Question

What is the value of ${{i}^{1000}}+{{i}^{1001}}+{{i}^{1002}}+{{i}^{1003}}$, where $i=\sqrt{-1}$?
(a) 0
(b) $i$
(c) $-i$
(d) 1

Answer 1

Hint: To find the value of the given expression, calculate the square, cube, and fourth power of $i=\sqrt{-1}$. Use the fact that the higher powers of $i=\sqrt{-1}$ can be written in terms of these lower powers of $i$. Simplify the given equation and rewrite the terms into simpler terms to get the final answer.

Complete step-by-step answer:
We have to calculate the value of ${{i}^{1000}}+{{i}^{1001}}+{{i}^{1002}}+{{i}^{1003}}$.
We know that $i$ is a square root of unity. Thus, we have $i=\sqrt{-1}$.
We will calculate the square, cube, and fourth power of $i=\sqrt{-1}$.
Thus, squaring the above equation, we have ${{i}^{2}}={{\left( \sqrt{-1} \right)}^{2}}=-1$. Taking the cube of the equation $i=\sqrt{-1}$, we have ${{i}^{3}}={{\left( \sqrt{-1} \right)}^{3}}={{i}^{2+1}}=-1\times i=-i$. Taking the fourth power of $i=\sqrt{-1}$, we have ${{i}^{4}}={{\left( {{i}^{2}} \right)}^{2}}={{\left( -1 \right)}^{2}}=1$ .
We will now write the higher powers of $i=\sqrt{-1}$ in terms of the above calculated powers of $i=\sqrt{-1}$.
We can rewrite ${{i}^{1000}}$ as ${{i}^{1000}}={{\left( {{i}^{4}} \right)}^{250}}$. Thus, we have ${{i}^{1000}}={{\left( {{i}^{4}} \right)}^{250}}={{\left( 1 \right)}^{250}}=1$.
Similarly, we will write ${{i}^{1001}}$ in terms of lower powers of $i$ . Thus, we have ${{i}^{1001}}={{i}^{4\times 250+1}}={{\left( {{i}^{4}} \right)}^{250}}\times i=1\times i=i$ .
We will now rewrite ${{i}^{1002}}$ in terms of lower powers of $i$. Thus, we have ${{i}^{1002}}={{i}^{4\times 250+2}}={{\left( 1 \right)}^{250}}\times {{i}^{2}}=1\times \left( -1 \right)=-1$.
We will rewrite ${{i}^{1003}}$ in terms of lower powers of $i$. Thus, we have ${{i}^{1003}}={{i}^{4\times 250+3}}={{\left( {{i}^{4}} \right)}^{250}}\times {{i}^{3}}=1\times \left( -i \right)=-i$ .
Thus, we can rewrite ${{i}^{1000}}+{{i}^{1001}}+{{i}^{1002}}+{{i}^{1003}}$ as ${{i}^{1000}}+{{i}^{1001}}+{{i}^{1002}}+{{i}^{1003}}=1+i+\left( -1 \right)+\left( -i \right)=0$.
Hence, the value of the expression ${{i}^{1000}}+{{i}^{1001}}+{{i}^{1002}}+{{i}^{1003}}$ is 0, which is option (a).

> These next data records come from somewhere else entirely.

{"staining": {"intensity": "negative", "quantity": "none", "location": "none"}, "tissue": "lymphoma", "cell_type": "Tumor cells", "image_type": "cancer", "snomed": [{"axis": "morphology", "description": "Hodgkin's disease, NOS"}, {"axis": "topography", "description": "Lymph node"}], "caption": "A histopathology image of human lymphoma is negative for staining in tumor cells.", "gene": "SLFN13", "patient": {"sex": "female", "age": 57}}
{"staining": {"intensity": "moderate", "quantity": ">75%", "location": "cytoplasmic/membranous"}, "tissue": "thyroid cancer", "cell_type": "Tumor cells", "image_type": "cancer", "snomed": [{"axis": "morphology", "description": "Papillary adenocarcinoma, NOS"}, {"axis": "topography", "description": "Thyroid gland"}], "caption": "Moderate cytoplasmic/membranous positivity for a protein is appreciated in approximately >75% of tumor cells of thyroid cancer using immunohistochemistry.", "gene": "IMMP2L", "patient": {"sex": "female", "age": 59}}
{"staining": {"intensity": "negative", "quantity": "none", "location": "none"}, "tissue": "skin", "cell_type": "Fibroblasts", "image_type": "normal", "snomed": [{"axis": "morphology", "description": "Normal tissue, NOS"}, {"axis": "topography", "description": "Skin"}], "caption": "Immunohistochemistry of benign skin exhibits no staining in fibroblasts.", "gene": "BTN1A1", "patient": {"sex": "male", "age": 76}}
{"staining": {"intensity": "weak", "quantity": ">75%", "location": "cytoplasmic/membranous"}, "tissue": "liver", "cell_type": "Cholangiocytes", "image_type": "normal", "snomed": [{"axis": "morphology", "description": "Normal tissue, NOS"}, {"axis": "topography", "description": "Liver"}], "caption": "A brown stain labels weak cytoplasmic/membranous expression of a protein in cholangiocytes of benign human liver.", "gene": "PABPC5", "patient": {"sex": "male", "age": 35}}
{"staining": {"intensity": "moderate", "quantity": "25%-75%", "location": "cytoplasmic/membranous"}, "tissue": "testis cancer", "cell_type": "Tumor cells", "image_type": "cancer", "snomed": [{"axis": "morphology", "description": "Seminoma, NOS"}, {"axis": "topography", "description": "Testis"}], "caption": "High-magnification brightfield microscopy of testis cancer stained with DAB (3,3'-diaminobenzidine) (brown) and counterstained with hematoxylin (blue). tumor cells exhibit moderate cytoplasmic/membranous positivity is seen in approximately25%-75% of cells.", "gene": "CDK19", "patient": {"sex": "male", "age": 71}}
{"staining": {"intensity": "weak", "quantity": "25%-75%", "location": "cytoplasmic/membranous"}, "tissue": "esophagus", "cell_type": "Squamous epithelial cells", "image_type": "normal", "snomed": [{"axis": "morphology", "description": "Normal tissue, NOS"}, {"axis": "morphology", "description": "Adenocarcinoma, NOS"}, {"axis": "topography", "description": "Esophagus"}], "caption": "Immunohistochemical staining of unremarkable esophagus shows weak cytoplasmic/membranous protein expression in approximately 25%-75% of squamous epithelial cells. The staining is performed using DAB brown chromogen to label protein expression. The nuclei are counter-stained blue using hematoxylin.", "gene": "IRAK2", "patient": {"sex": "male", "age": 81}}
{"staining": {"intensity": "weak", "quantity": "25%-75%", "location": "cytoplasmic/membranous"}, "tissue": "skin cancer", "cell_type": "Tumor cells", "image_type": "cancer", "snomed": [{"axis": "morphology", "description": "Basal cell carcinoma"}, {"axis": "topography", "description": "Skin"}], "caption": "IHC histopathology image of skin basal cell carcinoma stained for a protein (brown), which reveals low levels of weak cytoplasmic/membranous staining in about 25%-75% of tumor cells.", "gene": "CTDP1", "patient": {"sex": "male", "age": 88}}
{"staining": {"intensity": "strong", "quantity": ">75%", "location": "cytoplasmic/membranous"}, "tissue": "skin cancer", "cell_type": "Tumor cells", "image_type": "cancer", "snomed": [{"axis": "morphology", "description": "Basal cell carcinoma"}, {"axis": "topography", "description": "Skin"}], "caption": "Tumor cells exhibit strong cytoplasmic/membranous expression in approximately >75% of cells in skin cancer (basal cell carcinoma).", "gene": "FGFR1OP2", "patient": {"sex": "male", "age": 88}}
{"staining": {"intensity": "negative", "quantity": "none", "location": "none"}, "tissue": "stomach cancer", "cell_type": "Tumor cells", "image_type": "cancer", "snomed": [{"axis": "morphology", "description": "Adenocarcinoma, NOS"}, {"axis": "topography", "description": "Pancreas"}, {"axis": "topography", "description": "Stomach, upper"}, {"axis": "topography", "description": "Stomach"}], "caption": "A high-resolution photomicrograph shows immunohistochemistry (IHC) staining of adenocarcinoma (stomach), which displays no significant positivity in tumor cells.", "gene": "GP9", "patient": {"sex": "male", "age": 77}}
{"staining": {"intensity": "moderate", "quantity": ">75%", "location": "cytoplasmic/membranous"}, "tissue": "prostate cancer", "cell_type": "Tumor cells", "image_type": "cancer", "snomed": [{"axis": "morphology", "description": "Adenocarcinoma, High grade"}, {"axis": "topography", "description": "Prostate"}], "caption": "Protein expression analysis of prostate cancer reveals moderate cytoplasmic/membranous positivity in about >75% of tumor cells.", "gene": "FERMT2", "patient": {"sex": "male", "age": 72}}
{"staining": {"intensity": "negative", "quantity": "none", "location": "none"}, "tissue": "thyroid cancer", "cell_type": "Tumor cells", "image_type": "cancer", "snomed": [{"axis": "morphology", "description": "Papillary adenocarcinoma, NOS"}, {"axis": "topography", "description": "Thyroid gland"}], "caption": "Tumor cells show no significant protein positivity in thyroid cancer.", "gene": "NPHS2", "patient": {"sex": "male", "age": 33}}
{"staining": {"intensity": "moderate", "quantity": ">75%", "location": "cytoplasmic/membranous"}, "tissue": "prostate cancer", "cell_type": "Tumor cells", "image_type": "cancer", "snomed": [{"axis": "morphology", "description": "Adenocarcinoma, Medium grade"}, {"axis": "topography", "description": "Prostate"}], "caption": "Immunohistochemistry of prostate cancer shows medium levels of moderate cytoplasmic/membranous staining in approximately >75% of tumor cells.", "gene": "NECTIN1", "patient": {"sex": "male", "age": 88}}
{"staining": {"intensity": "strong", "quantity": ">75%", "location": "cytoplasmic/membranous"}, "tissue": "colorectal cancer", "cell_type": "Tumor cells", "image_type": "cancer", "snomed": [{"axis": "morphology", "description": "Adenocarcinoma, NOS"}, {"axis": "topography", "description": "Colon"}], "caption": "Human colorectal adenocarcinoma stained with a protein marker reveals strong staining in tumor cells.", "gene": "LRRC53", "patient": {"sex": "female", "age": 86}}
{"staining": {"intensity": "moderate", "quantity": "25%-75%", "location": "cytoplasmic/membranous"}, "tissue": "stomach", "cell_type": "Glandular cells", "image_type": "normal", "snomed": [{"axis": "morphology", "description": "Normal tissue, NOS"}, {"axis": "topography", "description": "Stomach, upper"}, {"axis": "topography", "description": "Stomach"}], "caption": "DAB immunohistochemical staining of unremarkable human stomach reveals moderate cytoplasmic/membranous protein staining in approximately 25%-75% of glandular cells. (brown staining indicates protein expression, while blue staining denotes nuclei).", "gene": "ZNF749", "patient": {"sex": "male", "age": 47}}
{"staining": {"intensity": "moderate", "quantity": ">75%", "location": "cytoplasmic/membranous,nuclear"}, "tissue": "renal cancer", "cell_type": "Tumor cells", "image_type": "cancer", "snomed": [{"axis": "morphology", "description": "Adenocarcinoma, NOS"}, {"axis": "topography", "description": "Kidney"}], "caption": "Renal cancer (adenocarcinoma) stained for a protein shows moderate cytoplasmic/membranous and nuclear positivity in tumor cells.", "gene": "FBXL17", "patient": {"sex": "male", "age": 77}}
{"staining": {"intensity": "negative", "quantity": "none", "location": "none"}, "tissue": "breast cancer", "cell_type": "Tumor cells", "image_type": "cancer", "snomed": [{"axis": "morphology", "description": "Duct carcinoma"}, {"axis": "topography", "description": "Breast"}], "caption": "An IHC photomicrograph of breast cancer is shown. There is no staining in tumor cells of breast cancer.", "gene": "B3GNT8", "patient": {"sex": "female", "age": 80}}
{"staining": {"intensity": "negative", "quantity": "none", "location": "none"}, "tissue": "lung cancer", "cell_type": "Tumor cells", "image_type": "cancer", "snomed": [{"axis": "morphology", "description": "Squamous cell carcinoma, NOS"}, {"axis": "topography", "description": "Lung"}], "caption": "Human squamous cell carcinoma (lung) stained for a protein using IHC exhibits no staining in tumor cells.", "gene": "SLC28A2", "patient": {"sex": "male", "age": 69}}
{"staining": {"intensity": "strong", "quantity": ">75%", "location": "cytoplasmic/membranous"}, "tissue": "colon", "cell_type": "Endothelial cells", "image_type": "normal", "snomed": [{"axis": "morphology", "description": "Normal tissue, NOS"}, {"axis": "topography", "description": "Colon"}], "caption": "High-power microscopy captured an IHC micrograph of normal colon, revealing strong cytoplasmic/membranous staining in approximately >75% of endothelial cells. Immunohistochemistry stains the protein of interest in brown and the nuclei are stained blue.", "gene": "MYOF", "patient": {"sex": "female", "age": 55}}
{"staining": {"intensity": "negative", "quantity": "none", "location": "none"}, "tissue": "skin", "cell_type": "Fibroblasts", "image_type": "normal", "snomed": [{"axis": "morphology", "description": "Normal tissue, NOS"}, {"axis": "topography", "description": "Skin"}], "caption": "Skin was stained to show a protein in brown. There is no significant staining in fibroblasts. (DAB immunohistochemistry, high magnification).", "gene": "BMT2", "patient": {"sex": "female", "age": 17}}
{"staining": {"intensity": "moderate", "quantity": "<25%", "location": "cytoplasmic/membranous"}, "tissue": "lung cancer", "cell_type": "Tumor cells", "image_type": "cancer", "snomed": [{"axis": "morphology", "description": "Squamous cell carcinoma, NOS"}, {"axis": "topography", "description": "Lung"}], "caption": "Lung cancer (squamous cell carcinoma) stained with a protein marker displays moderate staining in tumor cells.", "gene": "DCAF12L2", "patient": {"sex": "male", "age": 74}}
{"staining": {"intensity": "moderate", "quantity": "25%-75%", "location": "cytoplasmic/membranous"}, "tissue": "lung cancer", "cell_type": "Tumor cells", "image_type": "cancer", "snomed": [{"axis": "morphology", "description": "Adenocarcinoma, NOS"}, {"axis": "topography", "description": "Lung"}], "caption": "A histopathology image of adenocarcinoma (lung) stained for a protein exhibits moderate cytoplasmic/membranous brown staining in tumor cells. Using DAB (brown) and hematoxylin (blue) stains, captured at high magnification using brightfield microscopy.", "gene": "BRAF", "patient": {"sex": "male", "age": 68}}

Note: It’s necessary to write the higher powers of $i$ in terms of lower powers to simplify the given expression. Otherwise, we won’t be able to solve this question. $i$ represents the square root of unity. It is the root of the equation ${{x}^{2}}+1=0$. It denotes the imaginary part of complex numbers.